### TASK TO COMPLETE:
Leave out the pictures and restate the rest of the data exactly.

(Dataset records)

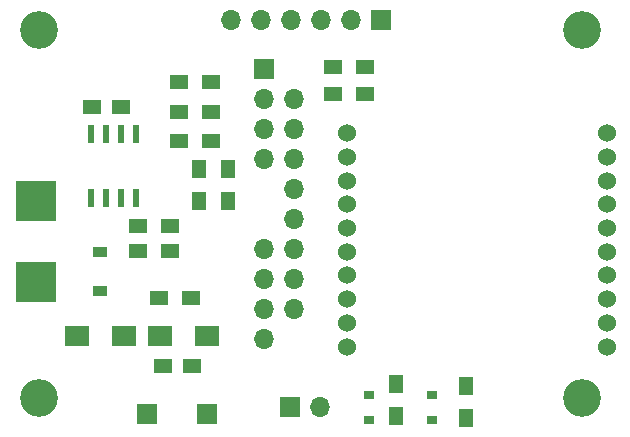
<source format=gts>
G04 #@! TF.FileFunction,Soldermask,Top*
%FSLAX46Y46*%
G04 Gerber Fmt 4.6, Leading zero omitted, Abs format (unit mm)*
G04 Created by KiCad (PCBNEW 4.0.7-e2-6376~58~ubuntu14.04.1) date Sun Jul  1 13:34:02 2018*
%MOMM*%
%LPD*%
G01*
G04 APERTURE LIST*
%ADD10C,0.076200*%
%ADD11C,3.200000*%
%ADD12C,1.524000*%
%ADD13R,1.700000X1.700000*%
%ADD14O,1.700000X1.700000*%
%ADD15R,3.500000X3.500000*%
%ADD16R,0.600000X1.550000*%
%ADD17R,1.200000X0.900000*%
%ADD18R,1.500000X1.250000*%
%ADD19R,1.500000X1.300000*%
%ADD20R,1.300000X1.500000*%
%ADD21R,2.000000X1.700000*%
%ADD22R,0.900000X0.800000*%
G04 APERTURE END LIST*
D10*
D11*
X157250000Y-98750000D03*
D12*
X137337800Y-76327000D03*
X137337800Y-78333600D03*
X137337800Y-80340200D03*
X137337800Y-82346800D03*
X137337800Y-84353400D03*
X137337800Y-86360000D03*
X137337800Y-88366600D03*
X137337800Y-90373200D03*
X137337800Y-92379800D03*
X137337800Y-94386400D03*
X159334200Y-94386400D03*
X159334200Y-92379800D03*
X159334200Y-90373200D03*
X159334200Y-88366600D03*
X159334200Y-86360000D03*
X159334200Y-84353400D03*
X159334200Y-82346800D03*
X159334200Y-80340200D03*
X159334200Y-78333600D03*
X159334200Y-76327000D03*
D13*
X132500000Y-99500000D03*
D14*
X135040000Y-99500000D03*
D15*
X111000000Y-88900000D03*
X111000000Y-82100000D03*
D16*
X115697000Y-81821000D03*
X116967000Y-81821000D03*
X118237000Y-81821000D03*
X119507000Y-81821000D03*
X119507000Y-76421000D03*
X118237000Y-76421000D03*
X116967000Y-76421000D03*
X115697000Y-76421000D03*
D11*
X157250000Y-67589400D03*
X111252000Y-67589400D03*
X111252000Y-98750000D03*
D13*
X120396000Y-100076000D03*
X125476000Y-100076000D03*
D17*
X116459000Y-86361000D03*
X116459000Y-89661000D03*
D13*
X140250000Y-66750000D03*
D14*
X137710000Y-66750000D03*
X135170000Y-66750000D03*
X132630000Y-66750000D03*
X130090000Y-66750000D03*
X127550000Y-66750000D03*
D18*
X115750000Y-74100000D03*
X118250000Y-74100000D03*
X121750000Y-96000000D03*
X124250000Y-96000000D03*
D19*
X136150000Y-73000000D03*
X138850000Y-73000000D03*
X122350000Y-86300000D03*
X119650000Y-86300000D03*
D20*
X124790000Y-79340000D03*
X124790000Y-82040000D03*
D19*
X123150000Y-77000000D03*
X125850000Y-77000000D03*
X123150000Y-74500000D03*
X125850000Y-74500000D03*
X123150000Y-72000000D03*
X125850000Y-72000000D03*
X138891000Y-70739000D03*
X136191000Y-70739000D03*
D20*
X127240000Y-79340000D03*
X127240000Y-82040000D03*
D19*
X122350000Y-84200000D03*
X119650000Y-84200000D03*
D21*
X114459000Y-93472000D03*
X118459000Y-93472000D03*
X121500000Y-93500000D03*
X125500000Y-93500000D03*
D19*
X121459000Y-90297000D03*
X124159000Y-90297000D03*
D22*
X139192000Y-100618000D03*
X139192000Y-98518000D03*
X144526000Y-100618000D03*
X144526000Y-98518000D03*
D20*
X141478000Y-97583000D03*
X141478000Y-100283000D03*
X147447000Y-97710000D03*
X147447000Y-100410000D03*
D13*
X130302000Y-70866000D03*
D14*
X130302000Y-73406000D03*
X132842000Y-73406000D03*
X130302000Y-75946000D03*
X132842000Y-75946000D03*
X130302000Y-78486000D03*
X132842000Y-78486000D03*
X132842000Y-81026000D03*
X132842000Y-83566000D03*
X130302000Y-86106000D03*
X132842000Y-86106000D03*
X130302000Y-88646000D03*
X132842000Y-88646000D03*
X130302000Y-91186000D03*
X132842000Y-91186000D03*
X130302000Y-93726000D03*
M02*

</source>
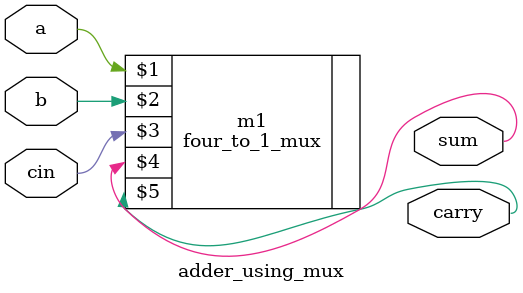
<source format=v>
module adder_using_mux(input a,b,cin,output sum,carry);
	
	four_to_1_mux m1(a,b,cin,sum,carry);
endmodule

</source>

### OUTPUT OF THE TASK:
<source format=gts>
G04 #@! TF.FileFunction,Soldermask,Top*
%FSLAX46Y46*%
G04 Gerber Fmt 4.6, Leading zero omitted, Abs format (unit mm)*
G04 Created by KiCad (PCBNEW 4.0.7-e2-6376~58~ubuntu14.04.1) date Sun Jul  1 13:34:02 2018*
%MOMM*%
%LPD*%
G01*
G04 APERTURE LIST*
%ADD10C,0.076200*%
%ADD11C,3.200000*%
%ADD12C,1.524000*%
%ADD13R,1.700000X1.700000*%
%ADD14O,1.700000X1.700000*%
%ADD15R,3.500000X3.500000*%
%ADD16R,0.600000X1.550000*%
%ADD17R,1.200000X0.900000*%
%ADD18R,1.500000X1.250000*%
%ADD19R,1.500000X1.300000*%
%ADD20R,1.300000X1.500000*%
%ADD21R,2.000000X1.700000*%
%ADD22R,0.900000X0.800000*%
G04 APERTURE END LIST*
D10*
D11*
X157250000Y-98750000D03*
D12*
X137337800Y-76327000D03*
X137337800Y-78333600D03*
X137337800Y-80340200D03*
X137337800Y-82346800D03*
X137337800Y-84353400D03*
X137337800Y-86360000D03*
X137337800Y-88366600D03*
X137337800Y-90373200D03*
X137337800Y-92379800D03*
X137337800Y-94386400D03*
X159334200Y-94386400D03*
X159334200Y-92379800D03*
X159334200Y-90373200D03*
X159334200Y-88366600D03*
X159334200Y-86360000D03*
X159334200Y-84353400D03*
X159334200Y-82346800D03*
X159334200Y-80340200D03*
X159334200Y-78333600D03*
X159334200Y-76327000D03*
D13*
X132500000Y-99500000D03*
D14*
X135040000Y-99500000D03*
D15*
X111000000Y-88900000D03*
X111000000Y-82100000D03*
D16*
X115697000Y-81821000D03*
X116967000Y-81821000D03*
X118237000Y-81821000D03*
X119507000Y-81821000D03*
X119507000Y-76421000D03*
X118237000Y-76421000D03*
X116967000Y-76421000D03*
X115697000Y-76421000D03*
D11*
X157250000Y-67589400D03*
X111252000Y-67589400D03*
X111252000Y-98750000D03*
D13*
X120396000Y-100076000D03*
X125476000Y-100076000D03*
D17*
X116459000Y-86361000D03*
X116459000Y-89661000D03*
D13*
X140250000Y-66750000D03*
D14*
X137710000Y-66750000D03*
X135170000Y-66750000D03*
X132630000Y-66750000D03*
X130090000Y-66750000D03*
X127550000Y-66750000D03*
D18*
X115750000Y-74100000D03*
X118250000Y-74100000D03*
X121750000Y-96000000D03*
X124250000Y-96000000D03*
D19*
X136150000Y-73000000D03*
X138850000Y-73000000D03*
X122350000Y-86300000D03*
X119650000Y-86300000D03*
D20*
X124790000Y-79340000D03*
X124790000Y-82040000D03*
D19*
X123150000Y-77000000D03*
X125850000Y-77000000D03*
X123150000Y-74500000D03*
X125850000Y-74500000D03*
X123150000Y-72000000D03*
X125850000Y-72000000D03*
X138891000Y-70739000D03*
X136191000Y-70739000D03*
D20*
X127240000Y-79340000D03*
X127240000Y-82040000D03*
D19*
X122350000Y-84200000D03*
X119650000Y-84200000D03*
D21*
X114459000Y-93472000D03*
X118459000Y-93472000D03*
X121500000Y-93500000D03*
X125500000Y-93500000D03*
D19*
X121459000Y-90297000D03*
X124159000Y-90297000D03*
D22*
X139192000Y-100618000D03*
X139192000Y-98518000D03*
X144526000Y-100618000D03*
X144526000Y-98518000D03*
D20*
X141478000Y-97583000D03*
X141478000Y-100283000D03*
X147447000Y-97710000D03*
X147447000Y-100410000D03*
D13*
X130302000Y-70866000D03*
D14*
X130302000Y-73406000D03*
X132842000Y-73406000D03*
X130302000Y-75946000D03*
X132842000Y-75946000D03*
X130302000Y-78486000D03*
X132842000Y-78486000D03*
X132842000Y-81026000D03*
X132842000Y-83566000D03*
X130302000Y-86106000D03*
X132842000Y-86106000D03*
X130302000Y-88646000D03*
X132842000Y-88646000D03*
X130302000Y-91186000D03*
X132842000Y-91186000D03*
X130302000Y-93726000D03*
M02*

</source>
<source format=v>
module adder_using_mux(input a,b,cin,output sum,carry);
	
	four_to_1_mux m1(a,b,cin,sum,carry);
endmodule

</source>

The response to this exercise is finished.